Especially if you don't want to use an agent to help you get started. If you're using an agent, starting from vanilla is much more feasible.
fileeditview
16 minutes ago
There are some good tutorials on youtube to start from zero. E.g. "Emacs from scratch" by System Crafters.
I only started using an AI to help fix issues or understand configuration problems when my config was already >1000 lines.
But yea there are several ways to approach this :)
widdershins
2 hours ago
Agreed. Work through the Emacs tutorial to find out how vanilla editing works. Then look at buffer management, window management (Emacs 'windows' are actually more like frames in other apps) and simple tooling like search. Then start to tweak some settings in your config, find the bare minimum of packages you need to scratch your worst itches (for me: Vertico, Corfu, Avy and Dumb Jump). Finally, figure out tree-sitter modes, project/projectile mode and a couple of other foundations.

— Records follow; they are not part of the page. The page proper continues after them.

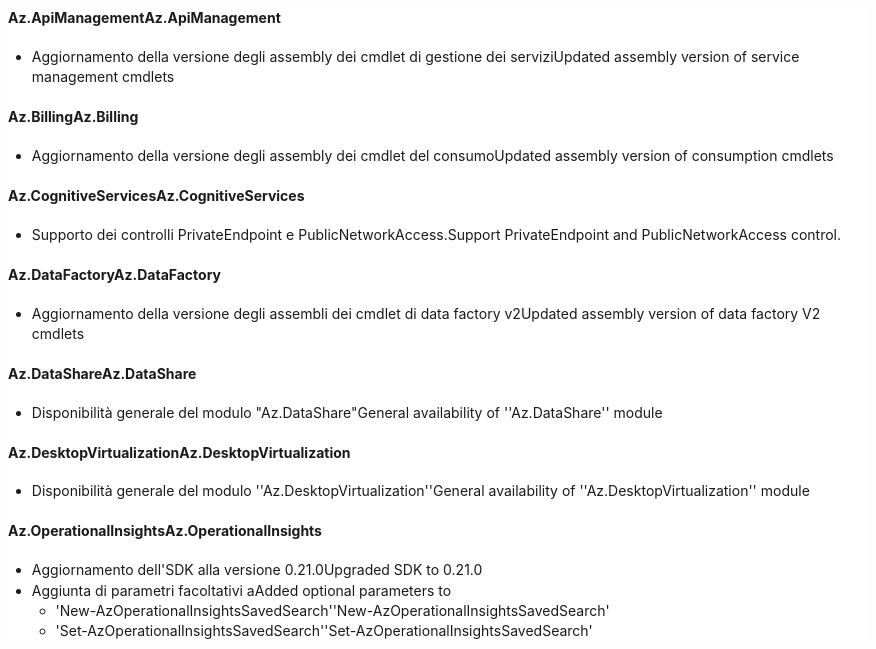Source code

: #### <a name="azapimanagement"></a><span data-ttu-id="a13eb-224">Az.ApiManagement</span><span class="sxs-lookup"><span data-stu-id="a13eb-224">Az.ApiManagement</span></span>
* <span data-ttu-id="a13eb-225">Aggiornamento della versione degli assembly dei cmdlet di gestione dei servizi</span><span class="sxs-lookup"><span data-stu-id="a13eb-225">Updated assembly version of service management cmdlets</span></span>

#### <a name="azbilling"></a><span data-ttu-id="a13eb-226">Az.Billing</span><span class="sxs-lookup"><span data-stu-id="a13eb-226">Az.Billing</span></span>
* <span data-ttu-id="a13eb-227">Aggiornamento della versione degli assembly dei cmdlet del consumo</span><span class="sxs-lookup"><span data-stu-id="a13eb-227">Updated assembly version of consumption cmdlets</span></span>

#### <a name="azcognitiveservices"></a><span data-ttu-id="a13eb-228">Az.CognitiveServices</span><span class="sxs-lookup"><span data-stu-id="a13eb-228">Az.CognitiveServices</span></span>
* <span data-ttu-id="a13eb-229">Supporto dei controlli PrivateEndpoint e PublicNetworkAccess.</span><span class="sxs-lookup"><span data-stu-id="a13eb-229">Support PrivateEndpoint and PublicNetworkAccess control.</span></span> 

#### <a name="azdatafactory"></a><span data-ttu-id="a13eb-230">Az.DataFactory</span><span class="sxs-lookup"><span data-stu-id="a13eb-230">Az.DataFactory</span></span>
* <span data-ttu-id="a13eb-231">Aggiornamento della versione degli assembli dei cmdlet di data factory v2</span><span class="sxs-lookup"><span data-stu-id="a13eb-231">Updated assembly version of data factory V2 cmdlets</span></span>

#### <a name="azdatashare"></a><span data-ttu-id="a13eb-232">Az.DataShare</span><span class="sxs-lookup"><span data-stu-id="a13eb-232">Az.DataShare</span></span>
* <span data-ttu-id="a13eb-233">Disponibilità generale del modulo "Az.DataShare"</span><span class="sxs-lookup"><span data-stu-id="a13eb-233">General availability of ''Az.DataShare'' module</span></span>

#### <a name="azdesktopvirtualization"></a><span data-ttu-id="a13eb-234">Az.DesktopVirtualization</span><span class="sxs-lookup"><span data-stu-id="a13eb-234">Az.DesktopVirtualization</span></span>
* <span data-ttu-id="a13eb-235">Disponibilità generale del modulo ''Az.DesktopVirtualization''</span><span class="sxs-lookup"><span data-stu-id="a13eb-235">General availability of ''Az.DesktopVirtualization'' module</span></span>

#### <a name="azoperationalinsights"></a><span data-ttu-id="a13eb-236">Az.OperationalInsights</span><span class="sxs-lookup"><span data-stu-id="a13eb-236">Az.OperationalInsights</span></span>
* <span data-ttu-id="a13eb-237">Aggiornamento dell'SDK alla versione 0.21.0</span><span class="sxs-lookup"><span data-stu-id="a13eb-237">Upgraded SDK to 0.21.0</span></span>
* <span data-ttu-id="a13eb-238">Aggiunta di parametri facoltativi a</span><span class="sxs-lookup"><span data-stu-id="a13eb-238">Added optional parameters to</span></span> 
    - <span data-ttu-id="a13eb-239">'New-AzOperationalInsightsSavedSearch'</span><span class="sxs-lookup"><span data-stu-id="a13eb-239">'New-AzOperationalInsightsSavedSearch'</span></span>
    - <span data-ttu-id="a13eb-240">'Set-AzOperationalInsightsSavedSearch'</span><span class="sxs-lookup"><span data-stu-id="a13eb-240">'Set-AzOperationalInsightsSavedSearch'</span></span>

It will be a struggle. It was around 2 months before I felt remotely comfortable in Emacs. And nearly a year before I really felt at home. It's a long road, but gradually you mold the editor to yourself so tightly that you'll never be able to go back. The remarkable thing is that the progression never stops. The tool just keeps getting sharper and sharper.
fileeditview
2 hours ago
Yep. I also forgot one important point. If you come from vim, like myself, you should probably use evil-mode right from the start and then just get used to a few important Emacs shortcuts over time and use them additionally to your evil keymaps.
No one will ever convince me that there is something better than vim mode for editing text (or comparable modal editors).